Le 29 Juin 2010, la Chambre commerciale, financière et économique de la Cour de cassation a rendu un arrêt de rejet dans l’affaire qui oppose la Société Faurecia à la Société Oracle depuis 2000 au sujet de l’application d’une clause limitative de responsabilité en cas de faute prévue dans des contrats de licence, de support technique, de formation et de mise en œuvre portant sur la version V12 d’un progiciel de la Société Oracle.
Dans cette affaire, la Cour de cassation (Chambre commerciale) avait déjà été saisie sur l’arrêt de la Cour d’appel de Versailles du 31 mars 2005. Celle-ci avait retenu l’application d’une clause limitative de responsabilité qui fixait un plafond d’indemnisation égal au montant du prix payé par le client au titre du contrat de licence.
Dans un arrêt rendu le 13 février 2007, la Cour de cassation cassait partiellement cet arrêt, considérant que la clause limitative de responsabilité devait être écartée du fait du manquement par Oracle à une obligation essentielle : l’absence de livraison de la version V12 du progiciel.
La Cour d’appel de renvoi (Paris), dans un arrêt rendu le 26 novembre 2008, relevait, pour sa part, que dans la mesure où Faurecia ne démontrait pas l’existence d’une faute lourde de l’éditeur Oracle, la clause limitative de responsabilité devait être appliquée. La Société Oracle était donc condamnée à indemniser la Société Faurecia dans la limite prévue par cette clause.
C’est dans ce contexte que la Cour de cassation a de nouveau été saisie sur un pourvoi de la Société Faurecia, cette dernière reprochant à la Cour d’appel de Paris d’avoir retenu l’application de la clause limitative de responsabilité. Elle reprochait, en outre, à la Cour d’appel d’avoir jugé que cette clause, qui fixait un plafond d’indemnisation égal au montant du prix payé par Faurecia au titre du contrat des licences, n’était pas dérisoire et n’avait pas pour effet de décharger, par avance, Oracle du manquement à une obligation essentielle lui incombant ou de vider de toute substance cette obligation.

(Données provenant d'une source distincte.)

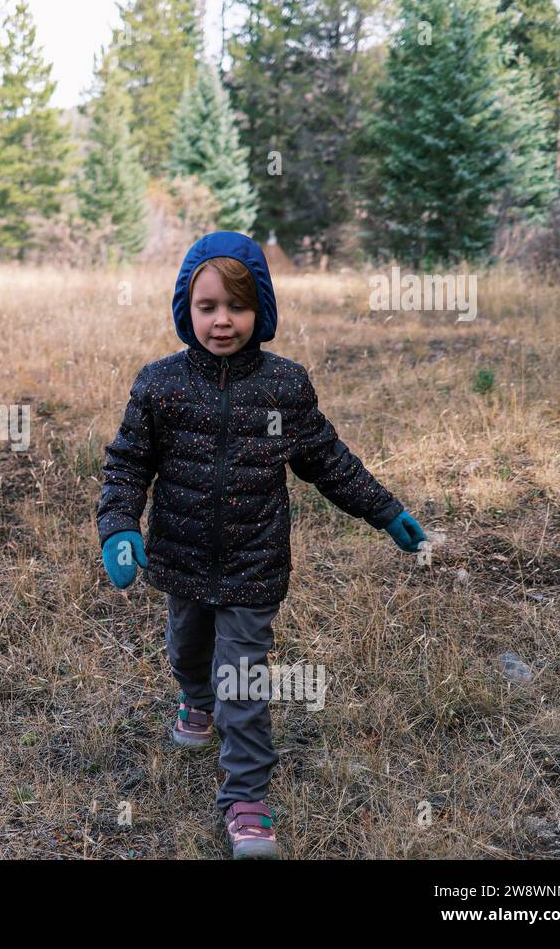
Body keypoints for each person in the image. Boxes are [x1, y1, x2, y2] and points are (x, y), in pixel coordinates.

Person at [96, 230, 428, 859]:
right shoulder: (160, 385)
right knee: (189, 649)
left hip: (254, 563)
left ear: (262, 311)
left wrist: (385, 511)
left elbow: (327, 462)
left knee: (241, 681)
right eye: (208, 307)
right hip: (182, 555)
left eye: (238, 307)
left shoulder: (284, 386)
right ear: (185, 311)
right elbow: (127, 465)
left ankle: (246, 799)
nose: (223, 322)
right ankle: (194, 701)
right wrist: (118, 525)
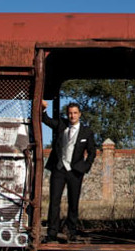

La Chambre commerciale, financière et économique de la Cour de cassation a rejeté le pourvoi de Faurecia. Après avoir rappelé que seule était réputée non écrite la clause limitative de responsabilité qui contredit la portée de l’obligation essentielle souscrite par le débiteur, elle a retenu la validité de la clause de l’espèce en relevant que le montant de l’indemnisation prévu dans ladite clause tenait compte de la répartition du risque et que dès lors, la limitation de responsabilité qui en résultait, n’était pas dérisoire.
Pour apprécier cette répartition des risques, la Cour de cassation a notamment relevé que la société Oracle avait consenti à Faurecia un taux de remise de 49% (ce qui est usuel, voire systématique dans ce genre de contrat), que le contrat prévoyait que la société Faurecia serait le principal représentant européen participant à un comité destiné à mener une étude globale afin de développer un produite Oracle pour le secteur automobile et bénéficierait d’un statut préférentiel lors de la définition des exigences nécessaires à une continuelle amélioration de la solution automobile d’Oracle pour la version V 12 d’Oracle applications. La Cour de cassation retient donc, qu’au-delà d’une simple licence de logiciel, les parties avaient envisagé un partenariat commercial et donc un risque partagé.
Au vu de ces éléments, la Cour de cassation a donc confirmé l’arrêt d’appel du 26 novembre 2008, considérant que la Cour d’appel de Paris avait justement déduit de ces éléments que la clause limitative de responsabilité ne vidait pas de toute substance l’obligation essentielle.
Cet arrêt de la Cour de cassation a en outre été l’occasion pour cette dernière de rappeler que la faute lourde ne peut résulter du seul manquement à une obligation contractuelle, fût-elle essentielle, mais doit se déduire de la gravité du comportement du débiteur. Elle a ainsi confirmé l’arrêt de la Cour d’appel, considérant que Faurecia n’avait pas rapporté la preuve d’une gravité telle qu’elle tiendrait en échec la clause limitative de responsabilité.